Berkaca dari berbagai kasus kerusuhan yang terus menerus berulang di Papua dan keinginan kuat Papua untuk memisahkan diri dari Indonesia, menandakan bahwa sesungguhnya Papua sudah berputus asa memiliki kehidupan yang lebih baik di bawah negara Indonesia. Masalah rasisme hanyalah pemantik dari masalah yang sudah berkobar membara selama puluhan tahun lainnya. Karena masalah utamanya adalah Papua merasa tersisih, terbelakang, terpinggirkan, penuh kemiskinan, jauh dari kehidupan layak seperti daerah-daerah lain di Indonesia. Padahal Papua mempunyai sumberdaya alam yang melimpah ruah dengan emas dan barang tambangnya. Tapi kenapa kehidupan Papua tak berubah menjadi lebih baik? Karena negara Indonesia hanya dianggap sebagai perampas emas dan barang tambang, namun tidak pernah membina, mengurus, mengayomi masyarakat Papua dengan baik. Maka satu-satunya harapan yang diinginkan Papua adalah merdeka. Mereka ingin kehidupan yang layak. Mereka ingin kehidupan yang lebih baik. Dan harapan itu adalah dengan memisahkan diri dari Indonesia. Cita-cita mereka adalah berpisah dengan Indonesia. Dunia pun turut mengamini harapan dan cita-cita Papua tersebut.

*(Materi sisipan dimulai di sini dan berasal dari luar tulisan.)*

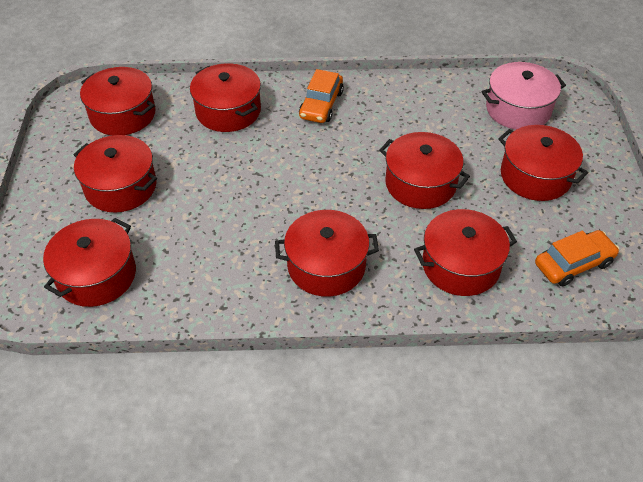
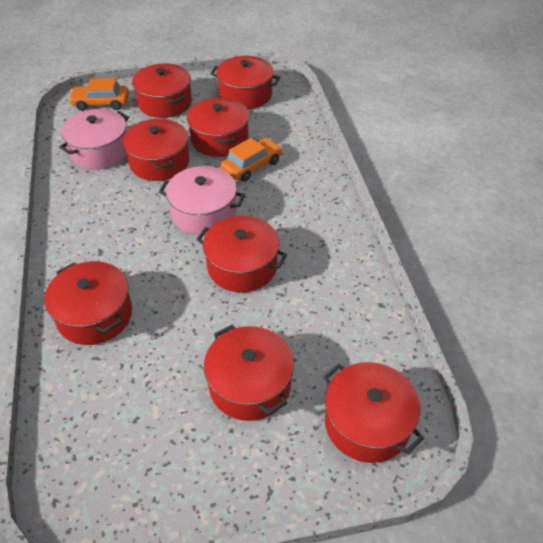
pink pot: 1 -> 2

Negara-negara di dunia sungguh mengharapkan Papua bisa merdeka. Bukan, bukan untuk berharap Papua memiliki kehidupan yang lebih baik, tapi agar emas dan barang tambang berharga di Papua bisa dijajah dengan mudah. Lantas Papua harus berharap pada siapa? Jika dunia hanya melihatnya sebagai objek jajahan. Jika negara hanya perampas emas dan tambang. Papua harus mengadu pada siapa lagi? Jika pilihan berpisah dengan Indonesia hanya menjadikannya sebagai mangsa negara adidaya yang lain untuk mengeruk emas dan tambang berharganya.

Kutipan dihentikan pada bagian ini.